* _Task item_: Below are the records; print them again exactly and omit the pictures.

* _Entries provided_:
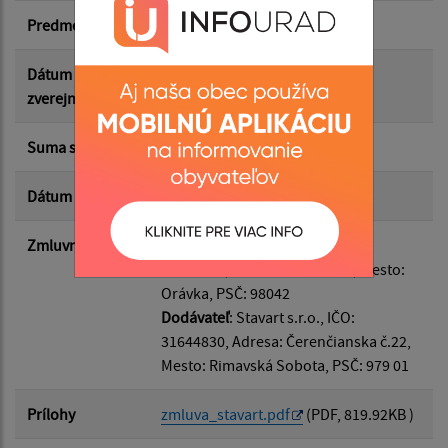
Predmet
Realizácia stavby
Suma do:
Dátum
02.06.2026
zverejnenia
Typ:
Suma s DPH*
47 713.14 €
Dátum uzavretia
02.06.2026
Filtrovať
Reset
Zmluvná strana
Odberateľ
: Obec Orávka, IČO:
00318949, Adresa: Orávka 49, Mesto:
Orávka, PSČ: 98042
Dodávateľ
: Stavart s.r.o., IČO:
31644830, Adresa: Čerenčianska č.22,
Mesto: Rimavská Sobota, PSČ: 979 01
Prílohy
zmluva_stavart.pdf
(PDF, 819.92KB )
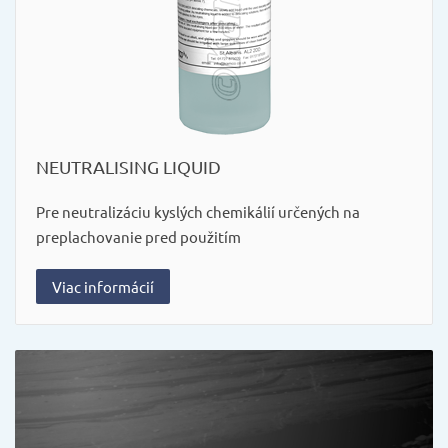
NEUTRALISING LIQUID
Pre neutralizáciu kyslých chemikálií určených na
preplachovanie pred použitím
Viac informácií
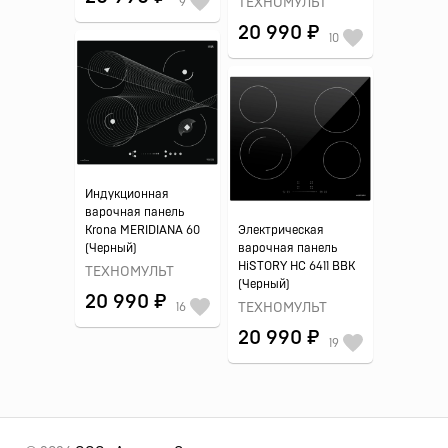
9
ТЕХНОМУЛЬТ
20 990 ₽
10
Индукционная
варочная панель
Krona MERIDIANA 60
Электрическая
(Черный)
варочная панель
HiSTORY HС 6411 BBK
ТЕХНОМУЛЬТ
(Черный)
20 990 ₽
16
ТЕХНОМУЛЬТ
20 990 ₽
19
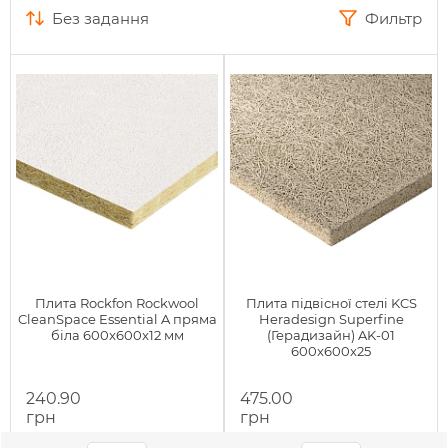
без задання
Фильтр
Плита Rockfon Rockwool
Плита підвісної стелі KCS
CleanSpace Essential A пряма
Heradesign Superfine
біла 600x600x12 мм
(Герадизайн) AK-01
600x600x25
240.90
475.00
грн
грн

* _Output of the task_:
Predmet
Realizácia stavby
Suma do:
Dátum
02.06.2026
zverejnenia
Typ:
Suma s DPH*
47 713.14 €
Dátum uzavretia
02.06.2026
Filtrovať
Reset
Zmluvná strana
Odberateľ
: Obec Orávka, IČO:
00318949, Adresa: Orávka 49, Mesto:
Orávka, PSČ: 98042
Dodávateľ
: Stavart s.r.o., IČO:
31644830, Adresa: Čerenčianska č.22,
Mesto: Rimavská Sobota, PSČ: 979 01
Prílohy
zmluva_stavart.pdf
(PDF, 819.92KB )
NEUTRALISING LIQUID
Pre neutralizáciu kyslých chemikálií určených na
preplachovanie pred použitím
Viac informácií
9
ТЕХНОМУЛЬТ
20 990 ₽
10
Индукционная
варочная панель
Krona MERIDIANA 60
Электрическая
(Черный)
варочная панель
HiSTORY HС 6411 BBK
ТЕХНОМУЛЬТ
(Черный)
20 990 ₽
16
ТЕХНОМУЛЬТ
20 990 ₽
19
без задання
Фильтр
Плита Rockfon Rockwool
Плита підвісної стелі KCS
CleanSpace Essential A пряма
Heradesign Superfine
біла 600x600x12 мм
(Герадизайн) AK-01
600x600x25
240.90
475.00
грн
грн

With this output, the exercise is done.